Changing the shape of the auricle can deprive a person of the ability to determine where the source of sound is. This conclusion was made by Canadian scientists, temporarily changing the shape of the ears of several people.
Localization of sound in the horizontal plane allows us that we have two ears, and not one; the brain takes into account the time interval between how the sound wave reaches the ears, and interprets it as a source shift left or right. But this system does not help to understand whether the sound comes from below or from above: this is helped by the complicated shape of the auricle. In the way the ear shape affects the ability to navigate through sounds, Régis Trapeau and Marc Schönwiesner from the University of Montreal have figured out. Their results they published in the journal The Journal of Neuroscience.

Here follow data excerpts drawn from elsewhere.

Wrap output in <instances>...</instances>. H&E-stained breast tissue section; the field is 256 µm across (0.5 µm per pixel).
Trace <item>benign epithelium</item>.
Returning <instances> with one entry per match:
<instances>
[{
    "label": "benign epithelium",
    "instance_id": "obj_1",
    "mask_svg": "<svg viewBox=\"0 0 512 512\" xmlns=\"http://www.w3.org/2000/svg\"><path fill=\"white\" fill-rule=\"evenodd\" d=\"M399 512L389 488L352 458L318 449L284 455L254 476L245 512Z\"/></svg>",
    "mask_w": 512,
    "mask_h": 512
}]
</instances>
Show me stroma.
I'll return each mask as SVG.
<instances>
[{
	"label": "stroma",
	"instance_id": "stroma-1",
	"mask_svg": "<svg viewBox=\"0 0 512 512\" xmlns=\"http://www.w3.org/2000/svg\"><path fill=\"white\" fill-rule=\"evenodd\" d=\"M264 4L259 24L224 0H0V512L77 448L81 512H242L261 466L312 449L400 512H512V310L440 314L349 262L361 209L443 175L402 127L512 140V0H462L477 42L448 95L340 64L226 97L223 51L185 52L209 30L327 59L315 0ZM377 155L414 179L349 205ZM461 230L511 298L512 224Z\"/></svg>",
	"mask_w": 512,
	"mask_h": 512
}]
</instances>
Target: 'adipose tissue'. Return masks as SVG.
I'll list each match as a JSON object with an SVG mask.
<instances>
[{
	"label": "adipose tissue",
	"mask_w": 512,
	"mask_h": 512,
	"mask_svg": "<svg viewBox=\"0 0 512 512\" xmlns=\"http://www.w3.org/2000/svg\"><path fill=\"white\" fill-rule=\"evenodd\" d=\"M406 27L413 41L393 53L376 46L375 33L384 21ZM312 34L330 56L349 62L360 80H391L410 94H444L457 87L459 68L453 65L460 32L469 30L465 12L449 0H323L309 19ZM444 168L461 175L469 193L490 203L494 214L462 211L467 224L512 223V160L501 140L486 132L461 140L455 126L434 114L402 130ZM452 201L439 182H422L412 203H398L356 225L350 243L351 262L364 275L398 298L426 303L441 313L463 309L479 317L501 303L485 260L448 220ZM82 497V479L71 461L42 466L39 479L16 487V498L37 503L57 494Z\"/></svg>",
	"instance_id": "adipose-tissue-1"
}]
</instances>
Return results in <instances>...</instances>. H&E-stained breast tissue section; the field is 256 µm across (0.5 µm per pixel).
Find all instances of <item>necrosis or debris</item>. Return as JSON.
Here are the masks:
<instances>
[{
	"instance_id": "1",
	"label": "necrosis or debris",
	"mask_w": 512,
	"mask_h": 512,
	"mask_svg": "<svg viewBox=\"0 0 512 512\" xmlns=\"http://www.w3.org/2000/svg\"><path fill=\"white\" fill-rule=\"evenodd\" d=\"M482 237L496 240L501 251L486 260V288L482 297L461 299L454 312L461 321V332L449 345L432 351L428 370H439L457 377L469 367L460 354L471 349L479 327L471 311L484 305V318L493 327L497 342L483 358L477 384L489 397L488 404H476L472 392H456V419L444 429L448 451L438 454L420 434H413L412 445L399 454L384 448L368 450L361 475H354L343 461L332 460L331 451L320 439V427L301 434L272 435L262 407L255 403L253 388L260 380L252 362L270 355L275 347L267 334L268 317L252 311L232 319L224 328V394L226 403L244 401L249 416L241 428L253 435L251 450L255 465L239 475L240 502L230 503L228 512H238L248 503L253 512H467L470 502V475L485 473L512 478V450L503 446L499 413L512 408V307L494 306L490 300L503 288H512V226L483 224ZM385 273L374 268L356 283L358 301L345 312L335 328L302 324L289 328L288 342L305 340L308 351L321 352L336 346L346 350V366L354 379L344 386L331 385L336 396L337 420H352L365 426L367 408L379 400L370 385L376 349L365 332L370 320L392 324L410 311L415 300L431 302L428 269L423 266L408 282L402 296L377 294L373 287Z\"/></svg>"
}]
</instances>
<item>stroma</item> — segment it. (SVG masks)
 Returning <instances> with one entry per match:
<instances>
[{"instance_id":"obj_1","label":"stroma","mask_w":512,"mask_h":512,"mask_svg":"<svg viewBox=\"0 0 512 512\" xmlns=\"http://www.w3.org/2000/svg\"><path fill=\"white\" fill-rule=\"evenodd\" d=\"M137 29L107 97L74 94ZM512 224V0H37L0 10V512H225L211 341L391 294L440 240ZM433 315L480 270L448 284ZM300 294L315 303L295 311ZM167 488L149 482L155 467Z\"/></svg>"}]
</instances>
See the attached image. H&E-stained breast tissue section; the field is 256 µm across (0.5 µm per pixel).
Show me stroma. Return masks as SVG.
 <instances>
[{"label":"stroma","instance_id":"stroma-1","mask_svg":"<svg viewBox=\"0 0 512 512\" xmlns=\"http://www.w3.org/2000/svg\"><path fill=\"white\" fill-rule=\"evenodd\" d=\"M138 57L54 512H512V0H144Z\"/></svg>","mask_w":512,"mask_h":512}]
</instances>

In the experiment, 16 volunteers took part. Each of them sat in a chair in a specially equipped room, where speakers were placed at different heights on the left and right of the chair. The participants in the experiment had to determine where the sound came from. It did not work well for them, but only until scientists fixed on their ears silicone pads that change the shape of the auricle. After that, the volunteers began to say that the sound came from above, while in fact the lower speaker was working, and vice versa. True, after a while the patches stopped interfering with the localization of sound: the brain adapted to a new form of the ear. The shape of each person’s auricle is individual; there are no two identical ears, just as there are no identical fingerprints, so the specific criteria by which the brain determines the height of the source of sound are also strictly individual, the authors conclude.
During the experiment, scientists recorded the activity of neurons in the auditory cortex of the brain using MRI. Scanning showed that the higher the source of sound, the weaker the response of neurons; perhaps, it is by the level of activity of cells that the brain determines the height of the source of sound, consider Trapo and Schonvisner.